■ Excerpts from a dataset ■

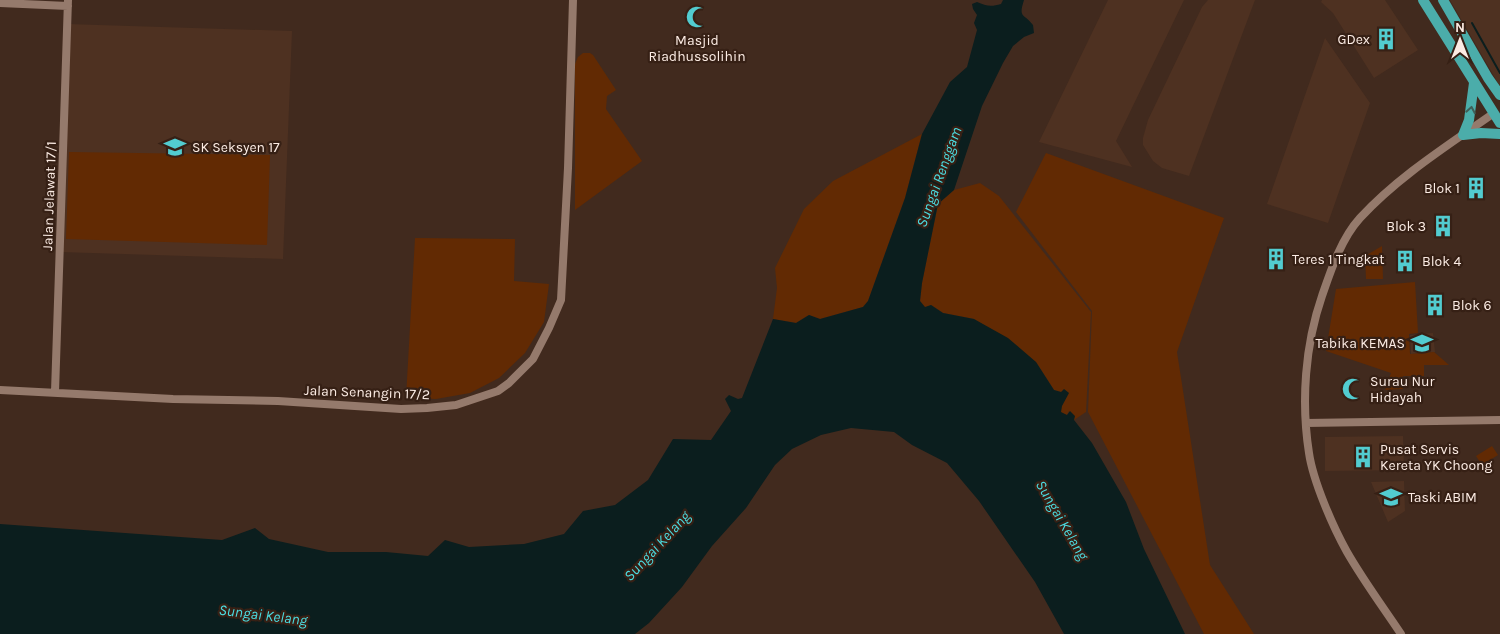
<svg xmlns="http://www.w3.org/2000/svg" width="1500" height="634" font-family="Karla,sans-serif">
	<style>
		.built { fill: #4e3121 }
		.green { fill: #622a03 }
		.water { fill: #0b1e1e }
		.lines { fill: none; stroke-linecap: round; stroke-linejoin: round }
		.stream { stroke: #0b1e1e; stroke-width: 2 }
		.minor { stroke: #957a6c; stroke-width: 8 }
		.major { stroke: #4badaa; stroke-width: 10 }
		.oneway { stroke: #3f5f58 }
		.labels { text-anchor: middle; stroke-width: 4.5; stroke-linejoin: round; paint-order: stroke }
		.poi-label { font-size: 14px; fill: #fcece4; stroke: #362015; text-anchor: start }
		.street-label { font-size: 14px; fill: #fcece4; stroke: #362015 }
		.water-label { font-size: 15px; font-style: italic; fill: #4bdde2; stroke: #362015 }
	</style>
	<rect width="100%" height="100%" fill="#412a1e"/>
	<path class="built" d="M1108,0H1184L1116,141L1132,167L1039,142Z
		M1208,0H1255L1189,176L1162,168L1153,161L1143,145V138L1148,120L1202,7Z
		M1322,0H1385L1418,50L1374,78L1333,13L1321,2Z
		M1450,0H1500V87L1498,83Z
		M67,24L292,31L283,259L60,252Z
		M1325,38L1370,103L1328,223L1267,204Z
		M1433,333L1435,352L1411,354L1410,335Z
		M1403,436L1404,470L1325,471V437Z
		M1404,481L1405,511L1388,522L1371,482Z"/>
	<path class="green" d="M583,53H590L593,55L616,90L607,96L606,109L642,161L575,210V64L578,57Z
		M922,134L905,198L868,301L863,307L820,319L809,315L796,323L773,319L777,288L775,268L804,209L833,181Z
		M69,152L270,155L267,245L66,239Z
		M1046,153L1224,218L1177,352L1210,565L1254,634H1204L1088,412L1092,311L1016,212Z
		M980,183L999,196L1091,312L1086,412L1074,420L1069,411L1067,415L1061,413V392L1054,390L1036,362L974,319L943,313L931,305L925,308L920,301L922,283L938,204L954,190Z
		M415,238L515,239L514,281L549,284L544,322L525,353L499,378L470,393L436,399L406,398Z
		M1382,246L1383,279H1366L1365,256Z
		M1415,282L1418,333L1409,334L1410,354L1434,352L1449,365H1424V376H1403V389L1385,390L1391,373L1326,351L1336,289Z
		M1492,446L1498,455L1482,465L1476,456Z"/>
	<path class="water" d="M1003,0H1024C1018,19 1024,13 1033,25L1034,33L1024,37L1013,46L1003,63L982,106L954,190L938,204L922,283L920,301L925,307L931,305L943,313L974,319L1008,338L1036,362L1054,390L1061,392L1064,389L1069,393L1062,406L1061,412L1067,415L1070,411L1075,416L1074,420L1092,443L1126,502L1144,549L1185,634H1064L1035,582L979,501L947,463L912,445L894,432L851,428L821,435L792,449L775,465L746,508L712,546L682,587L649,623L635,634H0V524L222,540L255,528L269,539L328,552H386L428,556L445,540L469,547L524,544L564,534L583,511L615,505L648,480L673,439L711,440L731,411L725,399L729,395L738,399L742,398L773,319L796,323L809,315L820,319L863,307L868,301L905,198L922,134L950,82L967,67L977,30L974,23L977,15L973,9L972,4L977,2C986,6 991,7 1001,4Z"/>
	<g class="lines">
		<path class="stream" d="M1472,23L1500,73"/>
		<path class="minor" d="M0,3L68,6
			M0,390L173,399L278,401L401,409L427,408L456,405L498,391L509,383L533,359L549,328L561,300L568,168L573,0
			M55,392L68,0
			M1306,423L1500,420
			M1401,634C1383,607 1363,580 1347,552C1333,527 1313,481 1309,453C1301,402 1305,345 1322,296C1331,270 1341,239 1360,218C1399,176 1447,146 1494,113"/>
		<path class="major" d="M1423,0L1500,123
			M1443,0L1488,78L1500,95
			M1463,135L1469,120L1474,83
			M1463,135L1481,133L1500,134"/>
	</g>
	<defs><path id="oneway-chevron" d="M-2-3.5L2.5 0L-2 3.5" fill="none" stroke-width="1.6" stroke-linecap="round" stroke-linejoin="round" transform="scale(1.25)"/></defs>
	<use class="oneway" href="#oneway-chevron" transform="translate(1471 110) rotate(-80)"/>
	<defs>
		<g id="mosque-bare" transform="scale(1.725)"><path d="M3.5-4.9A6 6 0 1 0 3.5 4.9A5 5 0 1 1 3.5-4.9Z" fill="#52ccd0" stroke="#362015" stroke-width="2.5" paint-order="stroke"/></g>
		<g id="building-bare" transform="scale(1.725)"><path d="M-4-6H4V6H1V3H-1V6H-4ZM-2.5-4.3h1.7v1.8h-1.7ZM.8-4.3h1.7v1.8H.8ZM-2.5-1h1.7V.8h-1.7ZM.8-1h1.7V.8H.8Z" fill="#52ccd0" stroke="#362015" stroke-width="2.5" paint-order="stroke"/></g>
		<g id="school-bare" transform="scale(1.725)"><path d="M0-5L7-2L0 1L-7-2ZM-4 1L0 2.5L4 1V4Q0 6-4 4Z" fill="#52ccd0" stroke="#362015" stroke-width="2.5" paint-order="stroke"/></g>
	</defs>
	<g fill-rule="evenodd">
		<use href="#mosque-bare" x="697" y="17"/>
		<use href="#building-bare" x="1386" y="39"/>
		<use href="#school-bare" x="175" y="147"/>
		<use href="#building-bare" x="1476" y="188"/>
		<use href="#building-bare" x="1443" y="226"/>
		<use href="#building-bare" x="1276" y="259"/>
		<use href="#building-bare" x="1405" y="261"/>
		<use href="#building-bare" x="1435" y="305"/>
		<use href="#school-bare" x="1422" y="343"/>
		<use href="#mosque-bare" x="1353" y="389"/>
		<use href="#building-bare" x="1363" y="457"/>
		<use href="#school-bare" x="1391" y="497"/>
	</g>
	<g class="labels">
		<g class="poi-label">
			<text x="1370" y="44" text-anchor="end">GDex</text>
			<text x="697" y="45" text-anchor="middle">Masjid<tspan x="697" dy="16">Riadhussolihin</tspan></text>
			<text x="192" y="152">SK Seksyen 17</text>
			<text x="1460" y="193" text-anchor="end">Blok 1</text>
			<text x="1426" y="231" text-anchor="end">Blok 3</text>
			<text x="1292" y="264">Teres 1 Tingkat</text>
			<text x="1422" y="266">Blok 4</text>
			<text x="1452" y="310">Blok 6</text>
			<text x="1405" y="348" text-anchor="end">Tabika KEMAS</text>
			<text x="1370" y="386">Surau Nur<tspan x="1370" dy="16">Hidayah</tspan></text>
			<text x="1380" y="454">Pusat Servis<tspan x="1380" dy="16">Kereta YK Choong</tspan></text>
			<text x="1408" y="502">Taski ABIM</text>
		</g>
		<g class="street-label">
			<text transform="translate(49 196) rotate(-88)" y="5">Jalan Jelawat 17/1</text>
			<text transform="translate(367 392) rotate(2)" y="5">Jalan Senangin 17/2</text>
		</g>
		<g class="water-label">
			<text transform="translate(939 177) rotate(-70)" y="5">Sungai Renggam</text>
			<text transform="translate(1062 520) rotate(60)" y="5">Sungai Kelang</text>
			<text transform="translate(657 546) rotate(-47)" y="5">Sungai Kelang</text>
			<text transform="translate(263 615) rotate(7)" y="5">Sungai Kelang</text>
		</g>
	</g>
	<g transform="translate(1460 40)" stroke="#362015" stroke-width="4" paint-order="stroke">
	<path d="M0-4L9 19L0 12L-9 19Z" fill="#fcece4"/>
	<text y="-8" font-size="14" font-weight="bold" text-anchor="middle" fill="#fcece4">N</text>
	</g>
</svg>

■ TASK TO COMPLETE ■
Copy out all lines from the records where the word "linecap" appears.

■ SOLVED PROBLEM ■
		.lines { fill: none; stroke-linecap: round; stroke-linejoin: round }
	<defs><path id="oneway-chevron" d="M-2-3.5L2.5 0L-2 3.5" fill="none" stroke-width="1.6" stroke-linecap="round" stroke-linejoin="round" transform="scale(1.25)"/></defs>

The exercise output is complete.